Genomic Equivalence:
- All somatic cells contain the same genetic material.
- Different cell types (e.g., neurons, fibroblasts) have the same set of genes.
Differential Gene Expression:
- Different cells express different sets of genes, leading to different functions, sizes, and shapes.

DNA: Stores information as genes.
Transcription: RNA polymerase II transcribes RNA from DNA.
- Introns (non-coding) are removed via splicing, leaving exons.
- Non-Coding RNAs: Some RNAs function without being translated.
Translation: mRNA is translated by ribosomes to produce proteins.
- Proteins perform functions necessary for development.

In Situ Hybridization: Detects when and where mRNA is expressed.
- Colorimetric Detection: Produces a blue-purple color.
- Fluorescent In Situ Hybridization (FISH): Uses fluorescence for detection.
Microarray Analysis:
- Glass slides with DNA spots detect mRNA levels using fluorescence.
- Important for genome-wide expression analysis.
RNA Sequencing (RNA-seq):
- Utilizes high-throughput sequencing to determine mRNA expression levels.
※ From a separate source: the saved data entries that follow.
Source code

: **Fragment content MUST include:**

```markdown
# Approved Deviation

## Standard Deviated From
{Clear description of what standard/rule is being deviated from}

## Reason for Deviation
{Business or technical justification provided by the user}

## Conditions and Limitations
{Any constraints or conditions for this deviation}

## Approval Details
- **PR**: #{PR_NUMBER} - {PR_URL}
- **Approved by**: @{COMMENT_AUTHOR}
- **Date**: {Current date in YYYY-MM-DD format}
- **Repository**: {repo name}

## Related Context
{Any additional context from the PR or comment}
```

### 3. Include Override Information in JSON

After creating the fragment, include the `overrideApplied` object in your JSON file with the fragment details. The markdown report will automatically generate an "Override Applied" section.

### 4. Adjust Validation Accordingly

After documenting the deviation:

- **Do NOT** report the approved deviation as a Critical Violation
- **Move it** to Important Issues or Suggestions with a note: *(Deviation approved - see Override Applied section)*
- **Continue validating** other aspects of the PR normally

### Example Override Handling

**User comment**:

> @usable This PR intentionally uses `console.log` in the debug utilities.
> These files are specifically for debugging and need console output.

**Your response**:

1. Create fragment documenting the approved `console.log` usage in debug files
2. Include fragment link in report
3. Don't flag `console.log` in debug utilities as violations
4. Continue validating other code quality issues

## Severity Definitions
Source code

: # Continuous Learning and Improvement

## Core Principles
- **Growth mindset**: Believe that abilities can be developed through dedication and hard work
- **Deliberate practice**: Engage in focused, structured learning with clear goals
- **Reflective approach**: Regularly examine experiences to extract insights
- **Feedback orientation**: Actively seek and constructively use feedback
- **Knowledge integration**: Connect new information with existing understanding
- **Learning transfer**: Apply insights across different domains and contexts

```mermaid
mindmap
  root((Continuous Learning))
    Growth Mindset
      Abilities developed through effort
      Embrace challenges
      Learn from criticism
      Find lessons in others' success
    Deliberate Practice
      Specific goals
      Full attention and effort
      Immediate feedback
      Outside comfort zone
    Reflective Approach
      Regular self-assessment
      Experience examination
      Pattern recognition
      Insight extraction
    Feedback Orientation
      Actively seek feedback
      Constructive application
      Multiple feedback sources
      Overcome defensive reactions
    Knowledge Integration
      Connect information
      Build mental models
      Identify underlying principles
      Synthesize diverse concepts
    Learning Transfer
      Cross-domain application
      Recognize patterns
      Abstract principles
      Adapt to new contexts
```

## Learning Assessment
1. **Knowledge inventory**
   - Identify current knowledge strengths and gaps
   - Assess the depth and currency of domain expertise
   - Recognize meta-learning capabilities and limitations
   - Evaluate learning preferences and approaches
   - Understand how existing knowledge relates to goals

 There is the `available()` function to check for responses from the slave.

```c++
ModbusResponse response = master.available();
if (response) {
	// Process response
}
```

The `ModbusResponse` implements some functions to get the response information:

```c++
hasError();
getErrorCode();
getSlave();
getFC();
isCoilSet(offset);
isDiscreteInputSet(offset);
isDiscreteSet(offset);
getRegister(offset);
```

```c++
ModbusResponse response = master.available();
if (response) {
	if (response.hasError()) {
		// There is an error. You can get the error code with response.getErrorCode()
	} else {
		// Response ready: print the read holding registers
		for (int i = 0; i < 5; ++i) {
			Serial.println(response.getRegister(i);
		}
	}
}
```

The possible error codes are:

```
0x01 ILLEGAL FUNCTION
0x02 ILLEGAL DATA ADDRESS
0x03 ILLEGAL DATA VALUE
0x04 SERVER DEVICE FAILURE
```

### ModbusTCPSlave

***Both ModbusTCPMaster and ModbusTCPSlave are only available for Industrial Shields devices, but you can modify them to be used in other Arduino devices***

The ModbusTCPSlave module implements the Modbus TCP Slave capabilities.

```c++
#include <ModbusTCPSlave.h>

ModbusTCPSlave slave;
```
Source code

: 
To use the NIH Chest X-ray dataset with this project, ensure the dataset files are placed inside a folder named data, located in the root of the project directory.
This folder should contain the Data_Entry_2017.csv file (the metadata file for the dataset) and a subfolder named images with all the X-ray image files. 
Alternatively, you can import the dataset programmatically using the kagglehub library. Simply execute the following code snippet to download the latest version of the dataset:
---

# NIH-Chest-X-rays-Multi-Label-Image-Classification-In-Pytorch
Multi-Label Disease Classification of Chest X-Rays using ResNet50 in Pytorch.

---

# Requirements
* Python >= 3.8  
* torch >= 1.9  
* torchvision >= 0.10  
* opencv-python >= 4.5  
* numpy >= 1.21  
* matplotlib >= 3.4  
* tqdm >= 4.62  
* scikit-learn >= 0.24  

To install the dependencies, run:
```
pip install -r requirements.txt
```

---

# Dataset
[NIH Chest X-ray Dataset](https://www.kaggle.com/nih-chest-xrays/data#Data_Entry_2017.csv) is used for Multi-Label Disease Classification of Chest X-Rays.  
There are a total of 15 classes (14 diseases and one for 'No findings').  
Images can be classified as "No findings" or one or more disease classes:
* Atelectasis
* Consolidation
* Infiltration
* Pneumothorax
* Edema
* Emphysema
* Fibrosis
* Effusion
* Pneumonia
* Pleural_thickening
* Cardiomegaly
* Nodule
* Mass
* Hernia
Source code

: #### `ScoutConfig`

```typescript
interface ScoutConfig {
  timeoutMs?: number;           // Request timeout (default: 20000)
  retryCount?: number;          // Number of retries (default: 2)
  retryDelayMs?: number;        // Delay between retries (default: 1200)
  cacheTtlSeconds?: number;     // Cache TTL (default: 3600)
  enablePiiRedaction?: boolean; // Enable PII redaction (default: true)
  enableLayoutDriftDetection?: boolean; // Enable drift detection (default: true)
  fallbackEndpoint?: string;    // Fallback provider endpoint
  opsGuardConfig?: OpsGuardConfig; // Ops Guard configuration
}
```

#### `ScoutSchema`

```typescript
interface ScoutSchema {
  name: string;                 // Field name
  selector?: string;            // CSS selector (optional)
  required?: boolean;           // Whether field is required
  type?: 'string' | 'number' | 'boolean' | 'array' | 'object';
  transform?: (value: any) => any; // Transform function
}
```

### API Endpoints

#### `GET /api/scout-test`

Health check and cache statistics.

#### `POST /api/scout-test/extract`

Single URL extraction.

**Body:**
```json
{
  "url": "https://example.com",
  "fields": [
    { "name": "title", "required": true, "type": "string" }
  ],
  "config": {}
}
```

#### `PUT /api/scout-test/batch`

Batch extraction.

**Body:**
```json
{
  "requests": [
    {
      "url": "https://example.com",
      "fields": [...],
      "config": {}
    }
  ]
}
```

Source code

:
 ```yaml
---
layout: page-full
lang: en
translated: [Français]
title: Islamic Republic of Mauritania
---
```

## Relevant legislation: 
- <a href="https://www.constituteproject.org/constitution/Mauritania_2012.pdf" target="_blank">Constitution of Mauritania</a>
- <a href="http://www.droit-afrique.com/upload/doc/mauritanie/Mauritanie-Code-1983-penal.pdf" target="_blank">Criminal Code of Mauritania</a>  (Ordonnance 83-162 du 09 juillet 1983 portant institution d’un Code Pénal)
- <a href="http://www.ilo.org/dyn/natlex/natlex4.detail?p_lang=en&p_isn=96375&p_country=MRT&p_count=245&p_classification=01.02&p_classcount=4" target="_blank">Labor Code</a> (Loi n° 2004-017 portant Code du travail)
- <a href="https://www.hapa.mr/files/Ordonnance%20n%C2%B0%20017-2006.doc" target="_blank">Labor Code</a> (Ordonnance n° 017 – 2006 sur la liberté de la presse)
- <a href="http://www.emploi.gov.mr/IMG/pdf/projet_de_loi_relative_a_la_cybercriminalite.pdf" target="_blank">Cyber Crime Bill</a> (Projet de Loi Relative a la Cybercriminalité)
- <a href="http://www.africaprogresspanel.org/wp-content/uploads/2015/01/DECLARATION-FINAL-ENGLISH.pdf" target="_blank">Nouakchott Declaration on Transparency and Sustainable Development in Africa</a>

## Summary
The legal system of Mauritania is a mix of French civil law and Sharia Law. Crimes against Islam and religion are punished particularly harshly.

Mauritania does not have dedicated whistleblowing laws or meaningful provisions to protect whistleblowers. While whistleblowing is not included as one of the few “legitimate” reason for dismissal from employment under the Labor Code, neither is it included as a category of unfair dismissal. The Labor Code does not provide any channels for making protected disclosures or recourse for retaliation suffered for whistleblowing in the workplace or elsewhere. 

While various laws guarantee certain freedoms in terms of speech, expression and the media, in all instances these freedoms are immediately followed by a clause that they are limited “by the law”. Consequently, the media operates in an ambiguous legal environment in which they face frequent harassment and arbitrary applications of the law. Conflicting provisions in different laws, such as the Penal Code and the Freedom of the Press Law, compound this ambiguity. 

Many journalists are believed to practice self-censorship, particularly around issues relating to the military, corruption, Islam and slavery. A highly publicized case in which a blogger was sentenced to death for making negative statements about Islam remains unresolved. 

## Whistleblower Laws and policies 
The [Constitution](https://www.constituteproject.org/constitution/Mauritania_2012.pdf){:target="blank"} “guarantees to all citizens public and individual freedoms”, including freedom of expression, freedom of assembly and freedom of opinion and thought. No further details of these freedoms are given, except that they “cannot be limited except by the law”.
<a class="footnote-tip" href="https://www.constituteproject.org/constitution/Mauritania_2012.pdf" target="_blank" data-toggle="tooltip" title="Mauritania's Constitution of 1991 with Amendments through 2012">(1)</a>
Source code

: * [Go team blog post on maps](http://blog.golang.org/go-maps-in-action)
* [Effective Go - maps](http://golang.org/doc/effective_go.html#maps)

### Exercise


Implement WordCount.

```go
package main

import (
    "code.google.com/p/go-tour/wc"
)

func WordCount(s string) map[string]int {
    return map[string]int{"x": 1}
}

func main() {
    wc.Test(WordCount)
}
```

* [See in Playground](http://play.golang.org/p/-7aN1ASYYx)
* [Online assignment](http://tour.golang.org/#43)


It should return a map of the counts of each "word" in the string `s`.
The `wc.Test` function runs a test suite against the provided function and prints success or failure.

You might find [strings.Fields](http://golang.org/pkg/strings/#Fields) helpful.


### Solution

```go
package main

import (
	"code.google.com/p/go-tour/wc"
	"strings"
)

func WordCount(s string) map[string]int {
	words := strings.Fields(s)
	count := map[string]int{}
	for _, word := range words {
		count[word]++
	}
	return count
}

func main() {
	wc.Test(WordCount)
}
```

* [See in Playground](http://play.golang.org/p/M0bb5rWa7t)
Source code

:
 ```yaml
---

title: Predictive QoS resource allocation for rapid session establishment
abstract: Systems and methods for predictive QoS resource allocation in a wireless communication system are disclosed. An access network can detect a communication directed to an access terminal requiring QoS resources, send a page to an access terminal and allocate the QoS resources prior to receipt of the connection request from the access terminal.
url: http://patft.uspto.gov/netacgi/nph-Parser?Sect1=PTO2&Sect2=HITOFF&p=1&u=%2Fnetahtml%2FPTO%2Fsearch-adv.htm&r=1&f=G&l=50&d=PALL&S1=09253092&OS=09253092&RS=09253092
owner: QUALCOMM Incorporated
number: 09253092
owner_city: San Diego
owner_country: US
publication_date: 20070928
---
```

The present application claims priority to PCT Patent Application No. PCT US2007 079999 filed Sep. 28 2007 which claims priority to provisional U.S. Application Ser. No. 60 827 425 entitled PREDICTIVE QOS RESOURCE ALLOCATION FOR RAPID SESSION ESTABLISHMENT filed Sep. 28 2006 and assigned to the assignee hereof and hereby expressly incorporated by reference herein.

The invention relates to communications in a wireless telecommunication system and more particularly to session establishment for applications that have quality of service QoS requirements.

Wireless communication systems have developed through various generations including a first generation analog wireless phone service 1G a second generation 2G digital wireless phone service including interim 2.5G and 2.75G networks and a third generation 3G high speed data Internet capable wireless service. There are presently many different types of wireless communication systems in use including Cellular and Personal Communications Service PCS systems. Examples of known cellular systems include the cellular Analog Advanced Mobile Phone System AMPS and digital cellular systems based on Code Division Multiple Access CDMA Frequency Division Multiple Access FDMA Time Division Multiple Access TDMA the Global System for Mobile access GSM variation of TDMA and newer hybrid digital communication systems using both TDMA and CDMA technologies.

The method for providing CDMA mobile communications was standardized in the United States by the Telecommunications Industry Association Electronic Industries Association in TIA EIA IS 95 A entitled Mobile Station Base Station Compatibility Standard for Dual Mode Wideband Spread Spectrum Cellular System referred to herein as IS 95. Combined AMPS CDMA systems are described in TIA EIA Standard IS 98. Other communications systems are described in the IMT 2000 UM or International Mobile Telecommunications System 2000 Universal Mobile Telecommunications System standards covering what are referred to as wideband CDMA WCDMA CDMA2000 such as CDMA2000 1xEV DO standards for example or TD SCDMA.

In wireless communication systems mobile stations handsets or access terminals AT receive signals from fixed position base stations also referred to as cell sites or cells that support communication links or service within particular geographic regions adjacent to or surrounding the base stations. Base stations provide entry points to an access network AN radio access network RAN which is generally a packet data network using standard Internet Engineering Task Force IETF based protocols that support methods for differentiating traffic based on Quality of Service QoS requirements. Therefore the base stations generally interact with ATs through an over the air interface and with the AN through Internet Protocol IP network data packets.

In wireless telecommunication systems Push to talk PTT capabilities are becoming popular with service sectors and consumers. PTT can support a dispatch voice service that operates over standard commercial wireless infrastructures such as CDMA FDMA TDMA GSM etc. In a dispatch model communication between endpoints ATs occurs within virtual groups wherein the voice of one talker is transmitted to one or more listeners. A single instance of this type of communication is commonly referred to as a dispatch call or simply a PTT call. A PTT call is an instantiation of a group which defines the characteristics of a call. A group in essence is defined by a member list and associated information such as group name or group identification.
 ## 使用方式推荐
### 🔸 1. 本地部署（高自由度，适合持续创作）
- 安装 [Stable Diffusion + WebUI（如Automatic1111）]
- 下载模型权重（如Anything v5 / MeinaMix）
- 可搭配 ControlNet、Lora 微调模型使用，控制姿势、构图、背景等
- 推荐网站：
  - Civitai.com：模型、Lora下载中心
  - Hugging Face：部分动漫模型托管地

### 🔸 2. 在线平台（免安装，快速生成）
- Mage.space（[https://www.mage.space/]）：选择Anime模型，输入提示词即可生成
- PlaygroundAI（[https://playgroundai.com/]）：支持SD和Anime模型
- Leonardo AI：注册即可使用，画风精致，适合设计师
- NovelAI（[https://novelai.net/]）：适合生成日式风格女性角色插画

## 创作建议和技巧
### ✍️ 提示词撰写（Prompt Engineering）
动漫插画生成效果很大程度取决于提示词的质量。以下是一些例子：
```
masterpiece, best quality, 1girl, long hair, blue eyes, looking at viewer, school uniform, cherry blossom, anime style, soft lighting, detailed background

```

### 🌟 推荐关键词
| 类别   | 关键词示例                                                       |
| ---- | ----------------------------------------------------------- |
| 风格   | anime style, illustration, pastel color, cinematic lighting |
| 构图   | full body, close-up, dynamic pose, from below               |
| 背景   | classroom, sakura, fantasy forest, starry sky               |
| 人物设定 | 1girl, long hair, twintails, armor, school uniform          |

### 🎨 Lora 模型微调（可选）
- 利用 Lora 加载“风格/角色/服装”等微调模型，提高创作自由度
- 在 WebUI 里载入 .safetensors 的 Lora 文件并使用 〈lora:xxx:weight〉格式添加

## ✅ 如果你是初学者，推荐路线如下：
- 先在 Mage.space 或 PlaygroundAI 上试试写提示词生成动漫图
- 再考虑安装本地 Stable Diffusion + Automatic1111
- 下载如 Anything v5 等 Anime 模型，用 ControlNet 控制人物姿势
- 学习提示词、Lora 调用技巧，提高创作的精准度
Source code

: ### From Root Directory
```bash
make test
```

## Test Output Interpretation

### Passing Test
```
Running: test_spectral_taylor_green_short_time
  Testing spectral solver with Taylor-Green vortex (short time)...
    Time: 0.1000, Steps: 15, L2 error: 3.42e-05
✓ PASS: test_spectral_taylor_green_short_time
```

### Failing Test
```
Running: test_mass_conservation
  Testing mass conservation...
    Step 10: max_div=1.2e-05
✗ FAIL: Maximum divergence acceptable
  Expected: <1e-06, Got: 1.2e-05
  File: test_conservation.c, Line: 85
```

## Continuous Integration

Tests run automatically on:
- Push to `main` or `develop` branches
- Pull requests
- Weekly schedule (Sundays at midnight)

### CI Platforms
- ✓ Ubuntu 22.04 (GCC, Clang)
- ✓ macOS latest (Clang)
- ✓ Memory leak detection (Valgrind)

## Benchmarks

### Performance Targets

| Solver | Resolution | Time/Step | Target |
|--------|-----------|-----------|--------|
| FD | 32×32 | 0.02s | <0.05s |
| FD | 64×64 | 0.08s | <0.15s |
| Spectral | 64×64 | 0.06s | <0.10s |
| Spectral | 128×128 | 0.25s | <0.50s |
Immunostaining: Uses antibodies to detect proteins.
- Antibodies bind to target proteins (antigens).
- Example: Zebrafish embryo stained for nervous system proteins.
Proteomics Techniques:
- Analyze multiple proteins simultaneously.
- More challenging than RNA analyses.

Genetically Modified Organisms:
- Replace gene of interest with a reporter gene (e.g., GFP).
- Track gene expression in live organisms.
- Example: GFP-tagged proteins in C. elegans embryos.

Changes in gene expression are crucial for developing specialized cells and tissues.
Techniques discussed allow for tracking these changes in model organisms.
Further videos will cover detailed workings of these techniques.